___ DATA FOR PROCESSING

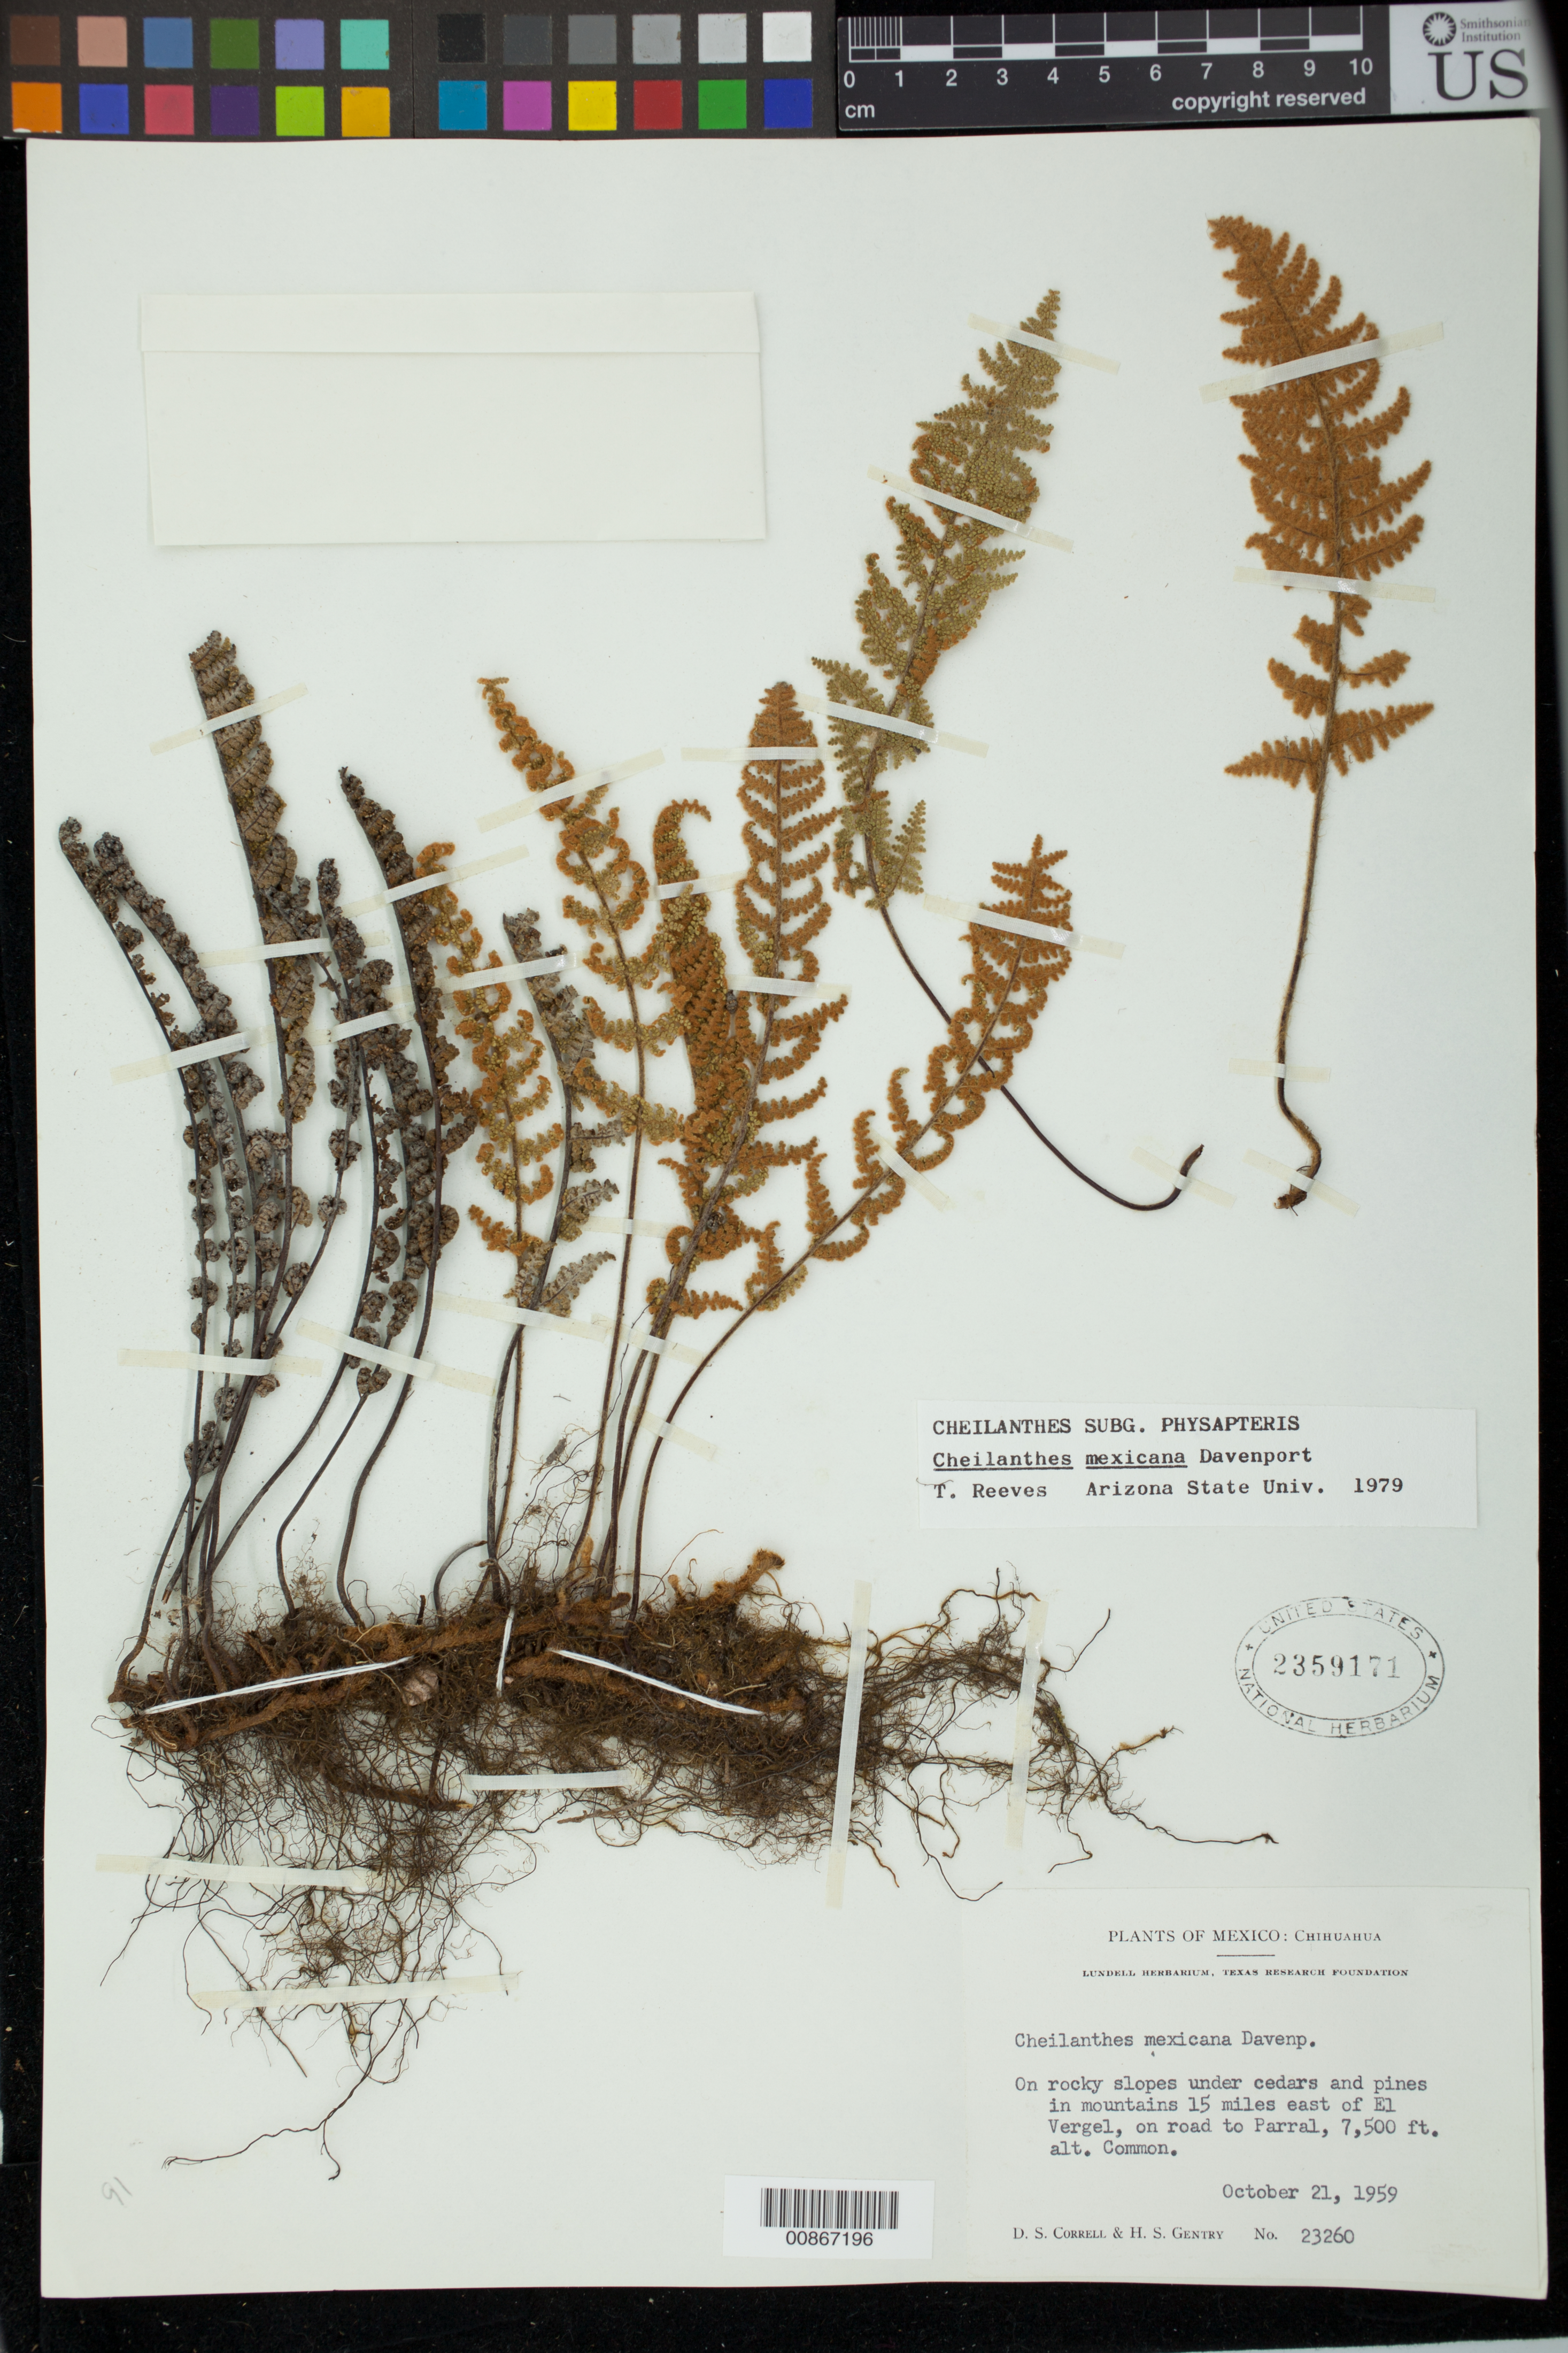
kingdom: Plantae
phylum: Tracheophyta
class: Polypodiopsida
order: Polypodiales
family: Pteridaceae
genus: Myriopteris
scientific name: Myriopteris mexicana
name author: (Davenp.) Grusz & Windham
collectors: D. S. Correll & H. S. Gentry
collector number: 23260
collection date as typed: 21 Oct 1959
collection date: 1959-10-21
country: Mexico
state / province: Chihuahua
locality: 15 miles east of El Vergel, on road to Parral, Chihuahua.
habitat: On rocky slopes under cedars and pines in mountains.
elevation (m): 2286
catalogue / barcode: US 2359171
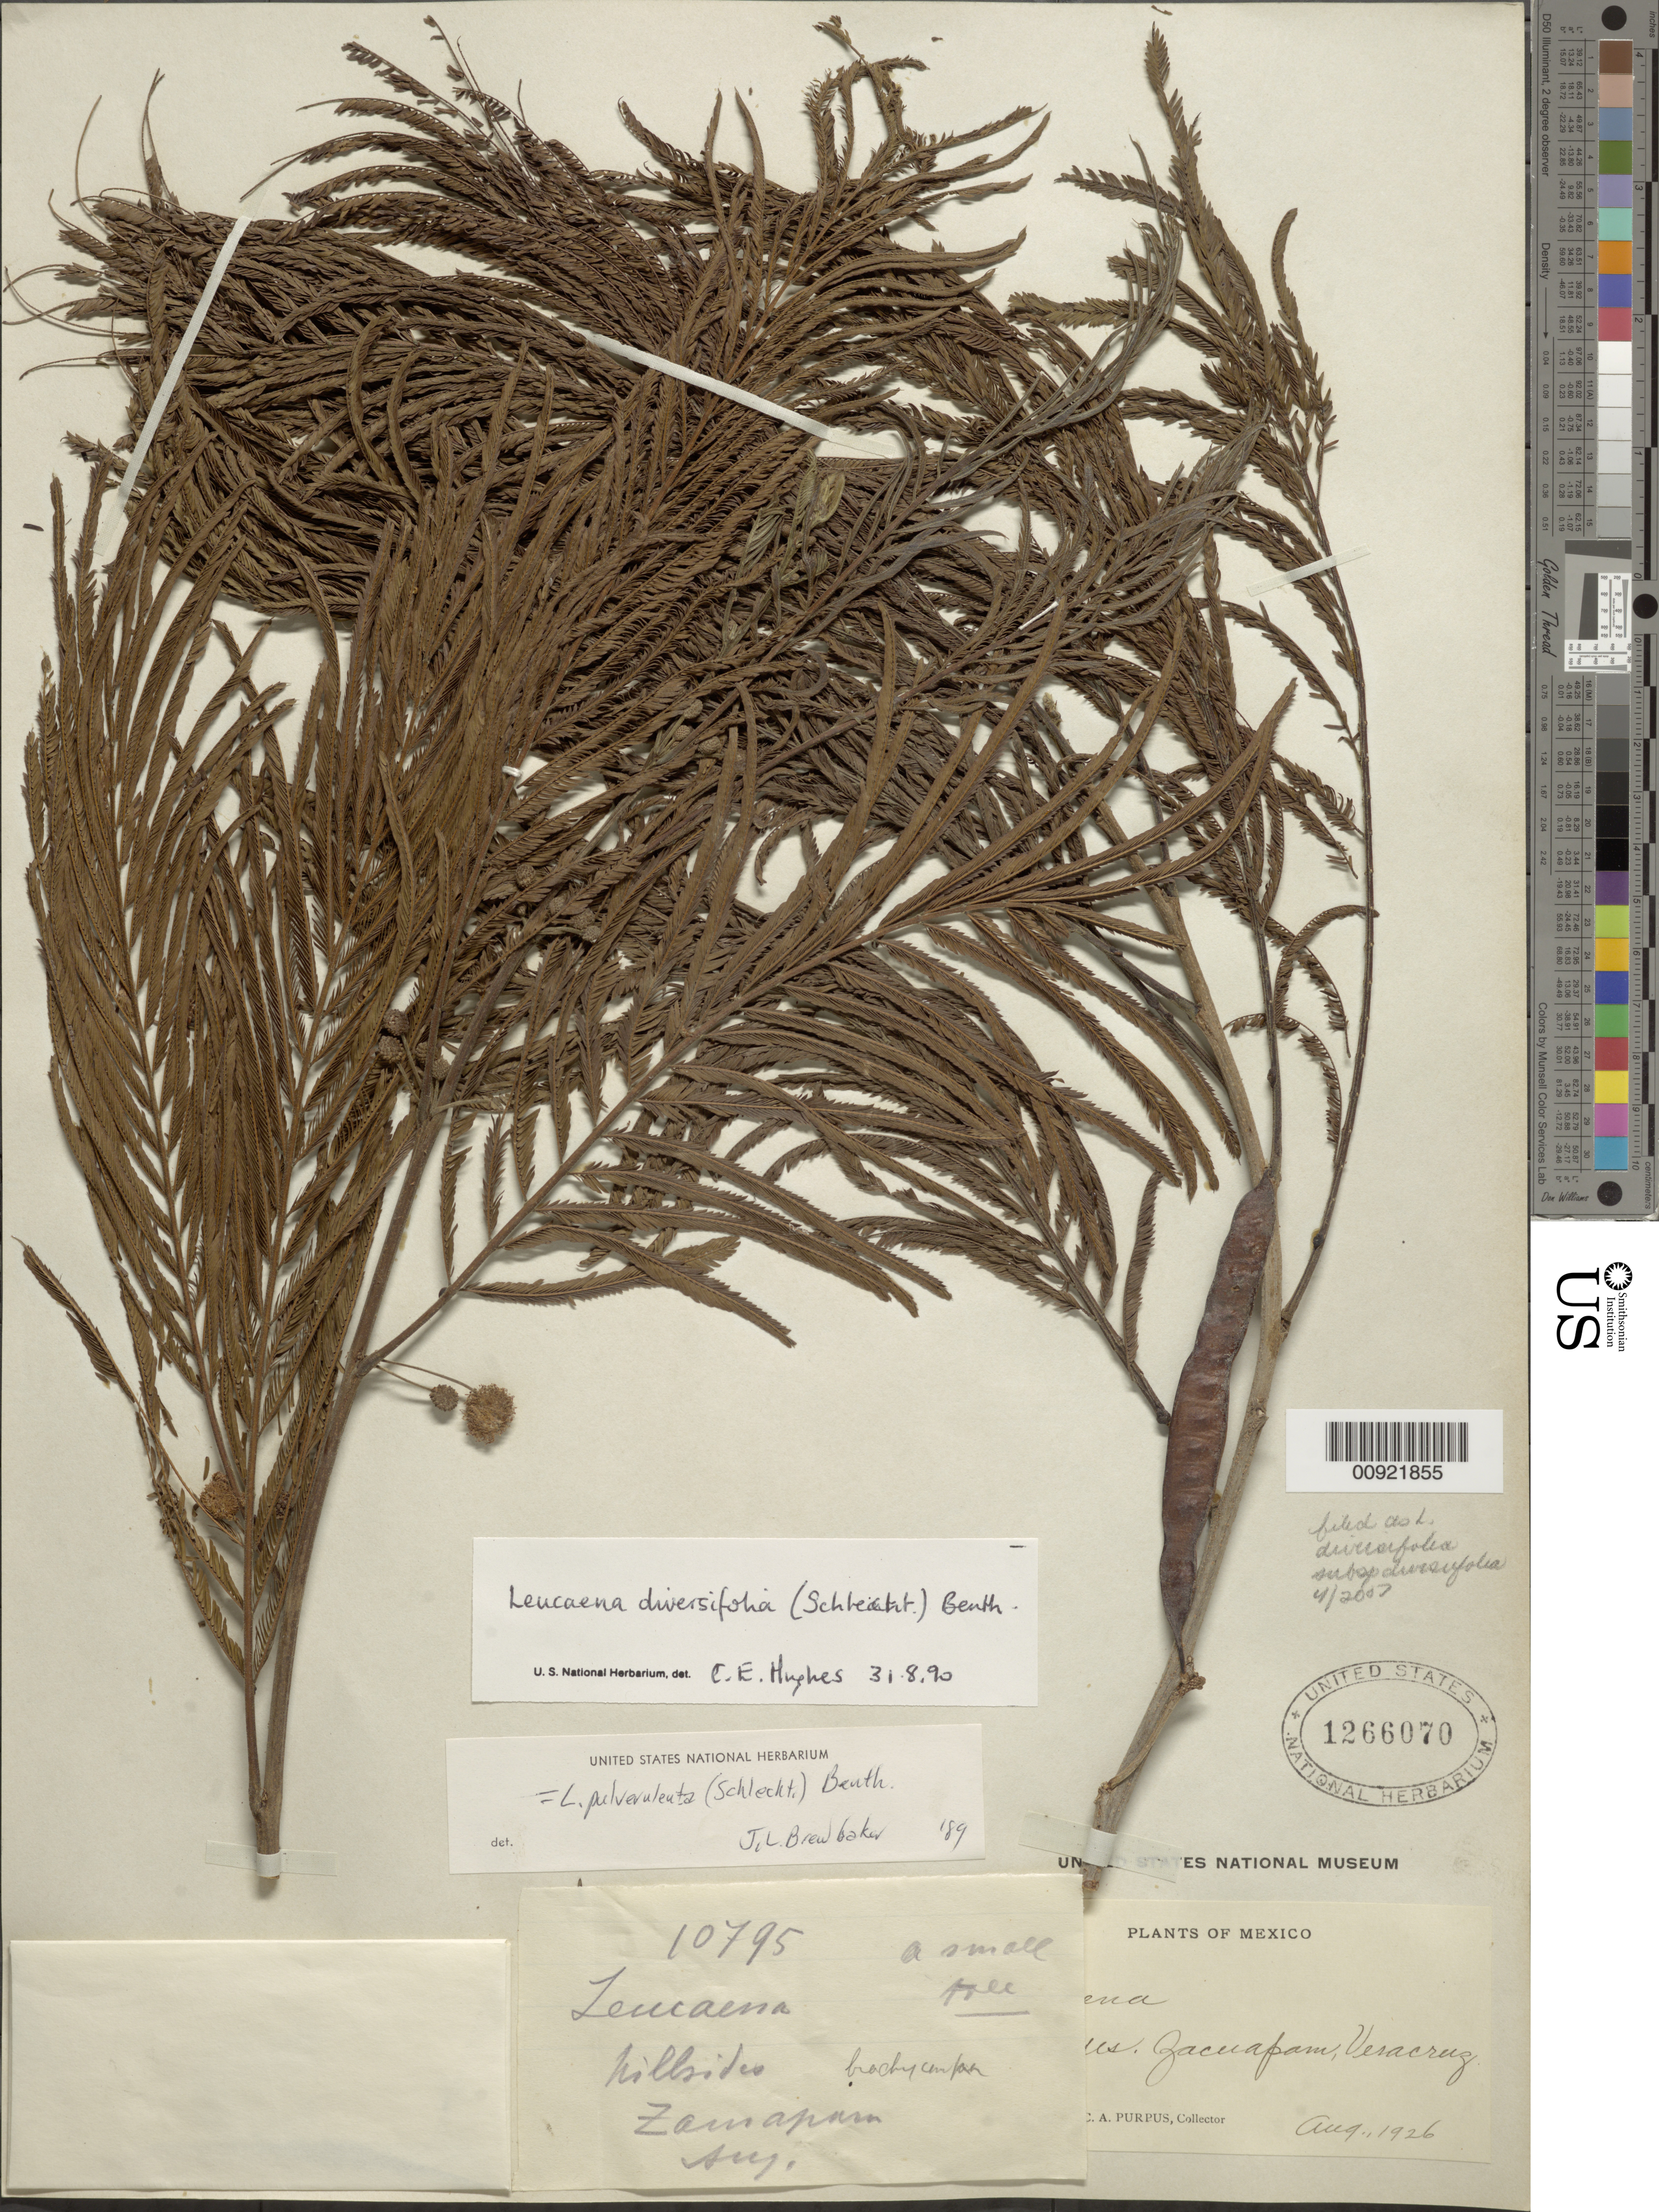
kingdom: Plantae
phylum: Tracheophyta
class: Magnoliopsida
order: Fabales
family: Fabaceae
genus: Leucaena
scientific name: Leucaena diversifolia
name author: (Schltdl.) Benth.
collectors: C. A. Purpus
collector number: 10795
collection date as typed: Aug 1926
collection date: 1926-08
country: Mexico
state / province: Veracruz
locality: Zacuapam, Veracruz.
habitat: Hillsides.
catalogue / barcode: US 1266070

______

Output all lines of the records above as one numbered list, omitting any blank lines and leaving out the pictures.

_RIGHT ANSWER_
1. kingdom: Plantae
2. phylum: Tracheophyta
3. class: Polypodiopsida
4. order: Polypodiales
5. family: Pteridaceae
6. genus: Myriopteris
7. scientific name: Myriopteris mexicana
8. name author: (Davenp.) Grusz & Windham
9. collectors: D. S. Correll & H. S. Gentry
10. collector number: 23260
11. collection date as typed: 21 Oct 1959
12. collection date: 1959-10-21
13. country: Mexico
14. state / province: Chihuahua
15. locality: 15 miles east of El Vergel, on road to Parral, Chihuahua.
16. habitat: On rocky slopes under cedars and pines in mountains.
17. elevation (m): 2286
18. catalogue / barcode: US 2359171
19. kingdom: Plantae
20. phylum: Tracheophyta
21. class: Magnoliopsida
22. order: Fabales
23. family: Fabaceae
24. genus: Leucaena
25. scientific name: Leucaena diversifolia
26. name author: (Schltdl.) Benth.
27. collectors: C. A. Purpus
28. collector number: 10795
29. collection date as typed: Aug 1926
30. collection date: 1926-08
31. country: Mexico
32. state / province: Veracruz
33. locality: Zacuapam, Veracruz.
34. habitat: Hillsides.
35. catalogue / barcode: US 1266070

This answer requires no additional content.